If we define \(x\hat\phi\) to be the expected number of transmissions to a given individual of type \(x\), we can therefore calculate the probability that this individual remains susceptible. This gives the following relationship between \(\phi\) and \(\hat\phi\):

\[ 1-\phi(x) = S(x,0) e^{-x \hat\phi } \\ \] And hence we can combine the above to give: \[ \hat\phi = \int_0^\infty (1- S(x,0) e^{-x \hat\phi }) p(x) dx \\ \hat\phi = 1- \int_0^\infty S(x,0) e^{-x \hat\phi } p(x) dx \]

Under the assumption that \(S(x,0)\) is near 1 initially (i.e. f), we therefore obtain: \[ \hat\phi = 1- \int_0^\infty p(x) e^{-x \hat\phi } dx \]

Final size equation with heterogeneous mixing

We can extend the same derivation for the above homogenous model for populations with multiple age groups, following Andreasen (2011). The age-dependent ODEs are defined as follows:

\[ \frac{d S(a,t)}{d t} = -S(a,t) \sum_b \beta_{ab} I(b,t) \\ \frac{d I(a,t)}{d t} = S(a,t) \sum_b \beta_{ab} I(b,t) -\gamma I(a,t) \] Where \(\beta_{a,b}\) is the transmission rate from group \(b\) to group \(a\). If we define \(R_{a,b} =\beta_{a,b}/\gamma\) to be group specific reproduction number, we can rearrange the above and integrate to derive an expression for the final size in each age group:

\[ - \gamma \sum_b R_{a,b} I(b,t) = \frac{d S(a,t)}{d t} \frac{1}{S(a,t)} \\ - \gamma \sum_b R_{a,b} \int_0^\infty I(b,t) ~dt = \int_0^\infty \frac{d S(a,t)}{d t} \frac{1}{S(a,t)} ~dt = \mathrm{log}~S(a,\infty) -\mathrm{log}~S(a,0) = \mathrm{log}~\frac{S(a,\infty)}{S(a,0)} \\ -\gamma \int_0^\infty I(a,t) ~dt = \int_0^\infty \frac{d S(a,t)}{d t} +\frac{dI(a,t)}{dt} ~dt = S(a,\infty) -S(a,0) ~. \] and hence:

\[ \mathrm{log}~\frac{S(a,\infty)}{S(a,0)} = - \sum_b R_{a,b} [ S(b,\infty) -S(b,0)] \]

If we define \(\underline\phi = (\phi_1, ... \phi_n)\) to be a vector of final sizes in each of \(n\) age group, we can rewrite the above as

\[ \mathrm{log}~\underline\phi -\mathbf{R} (1-\underline\phi) = 0 = F(\underline\phi) \] where \(\mathbf{R}\) is a matrix with entries \(R_{i,j}\).

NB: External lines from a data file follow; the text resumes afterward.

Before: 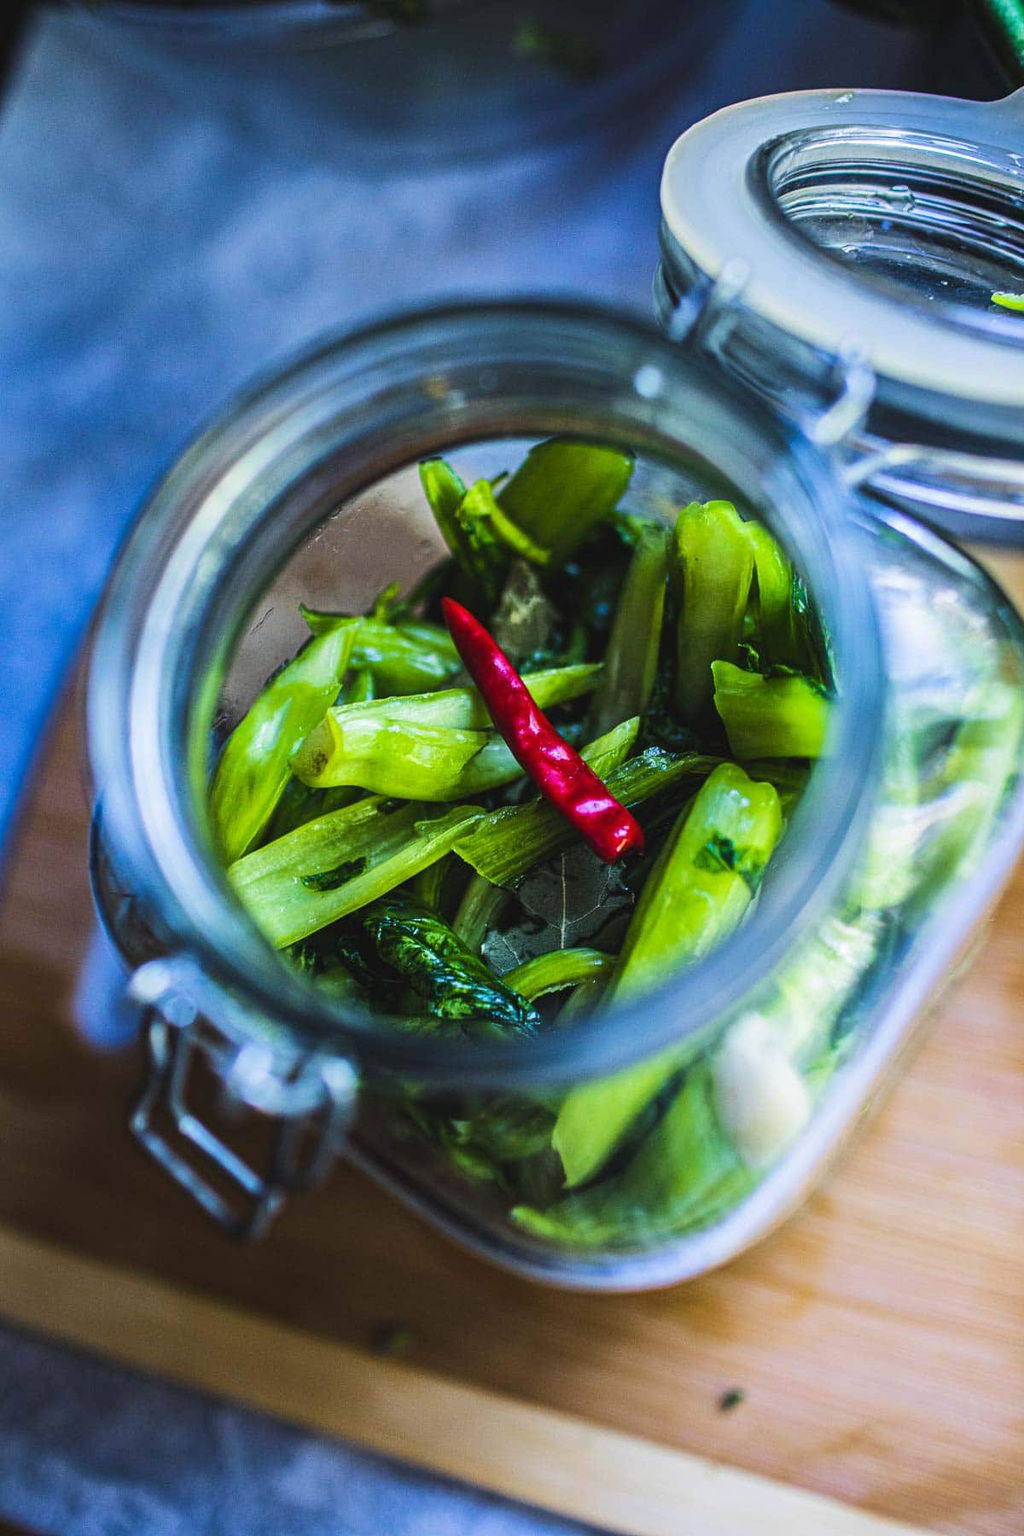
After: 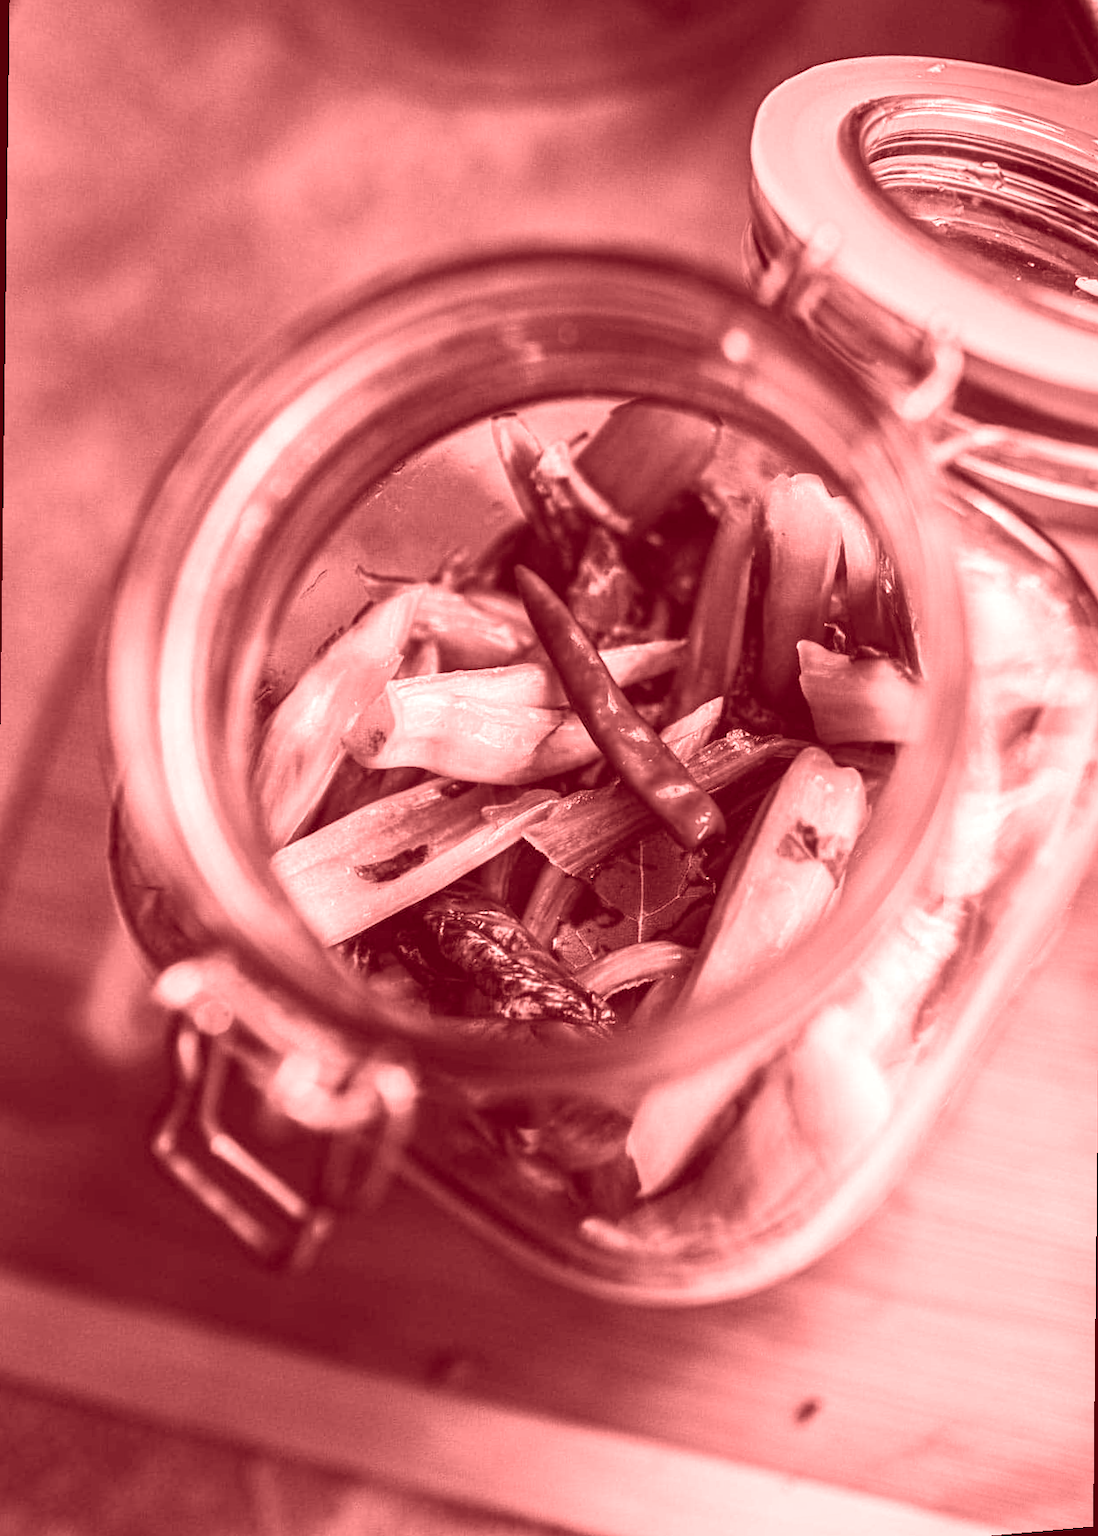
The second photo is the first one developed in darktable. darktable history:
levels: levels [0.026, 0.507, 0.987]
rotate and perspective: rotation 0.679°, lens shift (horizontal) 0.136, crop left 0.009, crop right 0.991, crop top 0.078, crop bottom 0.95
colorize: saturation 60%, source mix 100%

Once again, we can use Newton’s method, this time with \(\underline\phi\) as a vector, and hence we need to solve a set of linear equations in step 2.


Andreasen, Viggo. 2011. “The Final Size of an Epidemic and Its Relation to the Basic Reproduction Number.” Bulletin of Mathematical Biology 73 (10): 2305–21.
Miller, Joel C. 2012. “A Note on the Derivation of Epidemic Final Sizes.” Bulletin of Mathematical Biology 74 (9): 2125–41.